→ Material provided

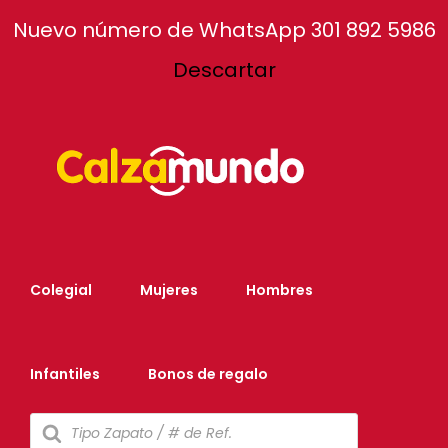
Inicio
Nosotros
Tiendas
Nuevo número de WhatsApp 301 892 5986
Facebook
Instagram
Tiktok
Descartar
Atención al cliente
Colegial
Mujeres
Hombres
Infantiles
Bonos de regalo
Búsqueda
de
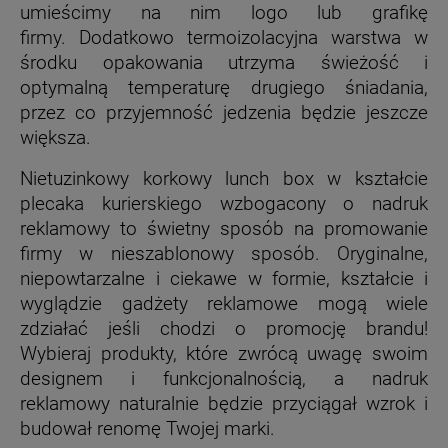
umieścimy na nim logo lub grafikę
firmy. Dodatkowo termoizolacyjna warstwa w
środku opakowania utrzyma świeżość i
optymalną temperaturę drugiego śniadania,
przez co przyjemność jedzenia będzie jeszcze
większa.
Nietuzinkowy korkowy lunch box w kształcie
plecaka kurierskiego wzbogacony o nadruk
reklamowy to świetny sposób na promowanie
firmy w nieszablonowy sposób. Oryginalne,
niepowtarzalne i ciekawe w formie, kształcie i
wyglądzie gadżety reklamowe mogą wiele
zdziałać jeśli chodzi o promocję brandu!
Wybieraj produkty, które zwrócą uwagę swoim
designem i funkcjonalnością, a nadruk
reklamowy naturalnie będzie przyciągał wzrok i
budował renomę Twojej marki.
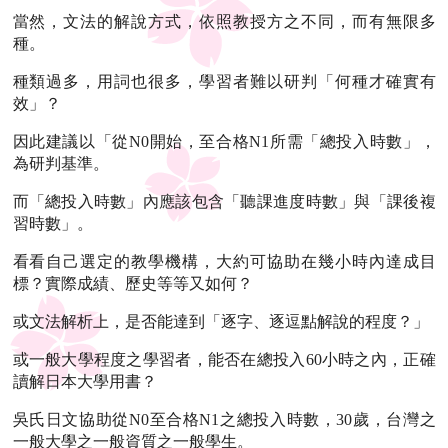
當然，文法的解說方式，依照教授方之不同，而有無限多
種。
種類過多，用詞也很多，學習者難以研判「何種才確實有
效」？
因此建議以「從N0開始，至合格N1所需「總投入時數」，
為研判基準。
而「總投入時數」內應該包含「聽課進度時數」與「課後複
習時數」。
看看自己選定的教學機構，大約可協助在幾小時內達成目
標？實際成績、歷史等等又如何？
或文法解析上，是否能達到「逐字、逐逗點解說的程度？」
或一般大學程度之學習者，能否在總投入60小時之內，正確
讀解日本大學用書？
吳氏日文協助從N0至合格N1之總投入時數，30歲，台灣之
一般大學之一般資質之一般學生。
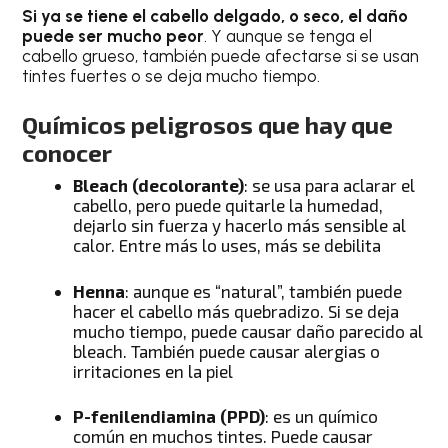
Si ya se tiene el cabello delgado, o seco, el daño
puede ser mucho peor
. Y aunque se tenga el
cabello grueso, también puede afectarse si se usan
tintes fuertes o se deja mucho tiempo.
Químicos peligrosos que hay que
conocer
Bleach (decolorante)
: se usa para aclarar el
cabello, pero puede quitarle la humedad,
dejarlo sin fuerza y hacerlo más sensible al
calor. Entre más lo uses, más se debilita
Henna
: aunque es “natural”, también puede
hacer el cabello más quebradizo. Si se deja
mucho tiempo, puede causar daño parecido al
bleach. También puede causar alergias o
irritaciones en la piel
P-fenilendiamina (PPD)
: es un químico
común en muchos tintes. Puede causar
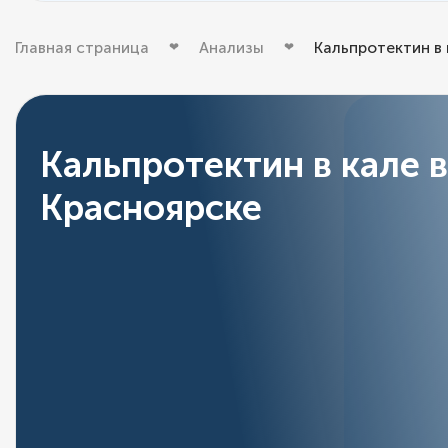
Главная страница
Анализы
Кальпротектин в 
Кальпротектин в кале в
Красноярске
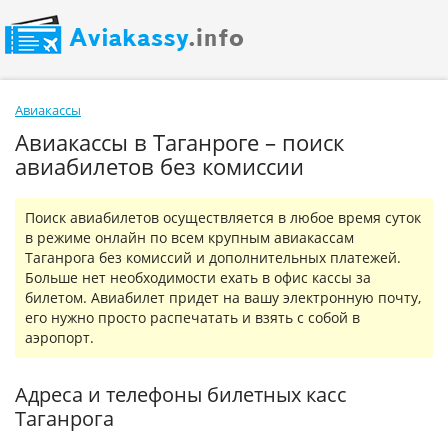
Авиакассы
Авиакассы в Таганроге – поиск
авиабилетов без комиссии
Поиск авиабилетов осуществляется в любое время суток
в режиме онлайн по всем крупным авиакассам
Таганрога без комиссий и дополнительных платежей.
Больше нет необходимости ехать в офис кассы за
билетом. Авиабилет придет на вашу электронную почту,
его нужно просто распечатать и взять с собой в
аэропорт.
Адреса и телефоны билетных касс
Таганрога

→ Instructions for the task
Rewrite the text read from all of the records above as a JSON list of strings, one string per line, with blank lines left out. Leave the pictures out of your answer.

→ Task solution
[
  "Inicio",
  "Nosotros",
  "Tiendas",
  "Nuevo número de WhatsApp 301 892 5986",
  "Facebook",
  "Instagram",
  "Tiktok",
  "Descartar",
  "Atención al cliente",
  "Colegial",
  "Mujeres",
  "Hombres",
  "Infantiles",
  "Bonos de regalo",
  "Búsqueda",
  "de",
  "umieścimy na nim logo lub grafikę",
  "firmy. Dodatkowo termoizolacyjna warstwa w",
  "środku opakowania utrzyma świeżość i",
  "optymalną temperaturę drugiego śniadania,",
  "przez co przyjemność jedzenia będzie jeszcze",
  "większa.",
  "Nietuzinkowy korkowy lunch box w kształcie",
  "plecaka kurierskiego wzbogacony o nadruk",
  "reklamowy to świetny sposób na promowanie",
  "firmy w nieszablonowy sposób. Oryginalne,",
  "niepowtarzalne i ciekawe w formie, kształcie i",
  "wyglądzie gadżety reklamowe mogą wiele",
  "zdziałać jeśli chodzi o promocję brandu!",
  "Wybieraj produkty, które zwrócą uwagę swoim",
  "designem i funkcjonalnością, a nadruk",
  "reklamowy naturalnie będzie przyciągał wzrok i",
  "budował renomę Twojej marki.",
  "當然，文法的解說方式，依照教授方之不同，而有無限多",
  "種。",
  "種類過多，用詞也很多，學習者難以研判「何種才確實有",
  "效」？",
  "因此建議以「從N0開始，至合格N1所需「總投入時數」，",
  "為研判基準。",
  "而「總投入時數」內應該包含「聽課進度時數」與「課後複",
  "習時數」。",
  "看看自己選定的教學機構，大約可協助在幾小時內達成目",
  "標？實際成績、歷史等等又如何？",
  "或文法解析上，是否能達到「逐字、逐逗點解說的程度？」",
  "或一般大學程度之學習者，能否在總投入60小時之內，正確",
  "讀解日本大學用書？",
  "吳氏日文協助從N0至合格N1之總投入時數，30歲，台灣之",
  "一般大學之一般資質之一般學生。",
  "Si ya se tiene el cabello delgado, o seco, el daño",
  "puede ser mucho peor",
  ". Y aunque se tenga el",
  "cabello grueso, también puede afectarse si se usan",
  "tintes fuertes o se deja mucho tiempo.",
  "Químicos peligrosos que hay que",
  "conocer",
  "Bleach (decolorante)",
  ": se usa para aclarar el",
  "cabello, pero puede quitarle la humedad,",
  "dejarlo sin fuerza y hacerlo más sensible al",
  "calor. Entre más lo uses, más se debilita",
  "Henna",
  ": aunque es “natural”, también puede",
  "hacer el cabello más quebradizo. Si se deja",
  "mucho tiempo, puede causar daño parecido al",
  "bleach. También puede causar alergias o",
  "irritaciones en la piel",
  "P-fenilendiamina (PPD)",
  ": es un químico",
  "común en muchos tintes. Puede causar",
  "Главная страница",
  "Анализы",
  "Кальпротектин в ",
  "Кальпротектин в кале в",
  "Красноярске",
  "Авиакассы",
  "Авиакассы в Таганроге – поиск",
  "авиабилетов без комиссии",
  "Поиск авиабилетов осуществляется в любое время суток",
  "в режиме онлайн по всем крупным авиакассам",
  "Таганрога без комиссий и дополнительных платежей.",
  "Больше нет необходимости ехать в офис кассы за",
  "билетом. Авиабилет придет на вашу электронную почту,",
  "его нужно просто распечатать и взять с собой в",
  "аэропорт.",
  "Адреса и телефоны билетных касс",
  "Таганрога"
]